» DATASET ENTRIES:
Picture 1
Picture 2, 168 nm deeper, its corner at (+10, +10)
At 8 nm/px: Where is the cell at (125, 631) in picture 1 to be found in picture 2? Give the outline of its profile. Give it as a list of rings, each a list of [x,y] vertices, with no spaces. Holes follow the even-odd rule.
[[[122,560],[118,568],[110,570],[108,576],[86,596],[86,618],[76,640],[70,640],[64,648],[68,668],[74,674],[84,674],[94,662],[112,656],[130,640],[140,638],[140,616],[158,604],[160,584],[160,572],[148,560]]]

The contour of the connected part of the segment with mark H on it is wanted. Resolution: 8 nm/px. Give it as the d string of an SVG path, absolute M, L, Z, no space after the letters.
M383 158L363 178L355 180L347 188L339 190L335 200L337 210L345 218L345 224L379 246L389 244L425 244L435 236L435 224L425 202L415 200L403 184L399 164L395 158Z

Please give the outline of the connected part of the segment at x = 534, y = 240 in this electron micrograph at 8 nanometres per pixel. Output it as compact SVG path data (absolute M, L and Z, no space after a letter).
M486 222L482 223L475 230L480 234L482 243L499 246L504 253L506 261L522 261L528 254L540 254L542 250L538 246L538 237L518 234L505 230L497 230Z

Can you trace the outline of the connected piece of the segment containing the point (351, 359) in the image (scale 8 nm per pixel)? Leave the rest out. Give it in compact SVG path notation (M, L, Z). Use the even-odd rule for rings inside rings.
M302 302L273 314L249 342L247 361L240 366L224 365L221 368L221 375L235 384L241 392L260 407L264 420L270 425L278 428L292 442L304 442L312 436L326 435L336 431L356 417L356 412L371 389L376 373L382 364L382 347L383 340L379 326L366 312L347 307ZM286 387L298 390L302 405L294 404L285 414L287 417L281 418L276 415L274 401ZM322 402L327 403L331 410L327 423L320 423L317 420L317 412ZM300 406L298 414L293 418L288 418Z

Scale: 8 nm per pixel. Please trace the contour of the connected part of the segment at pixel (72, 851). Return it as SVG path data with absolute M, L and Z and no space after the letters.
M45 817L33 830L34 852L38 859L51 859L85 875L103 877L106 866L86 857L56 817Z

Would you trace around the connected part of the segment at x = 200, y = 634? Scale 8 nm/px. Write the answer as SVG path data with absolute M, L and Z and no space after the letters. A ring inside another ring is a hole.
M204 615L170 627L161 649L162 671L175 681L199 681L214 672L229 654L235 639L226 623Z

» AIM OF THE TASK: Retype, without any change, every line from the one with "Would you trace" to the bottom of the listing.

» ANSWER SECTION:
Would you trace around the connected part of the segment at x = 200, y = 634? Scale 8 nm/px. Write the answer as SVG path data with absolute M, L and Z and no space after the letters. A ring inside another ring is a hole.
M204 615L170 627L161 649L162 671L175 681L199 681L214 672L229 654L235 639L226 623Z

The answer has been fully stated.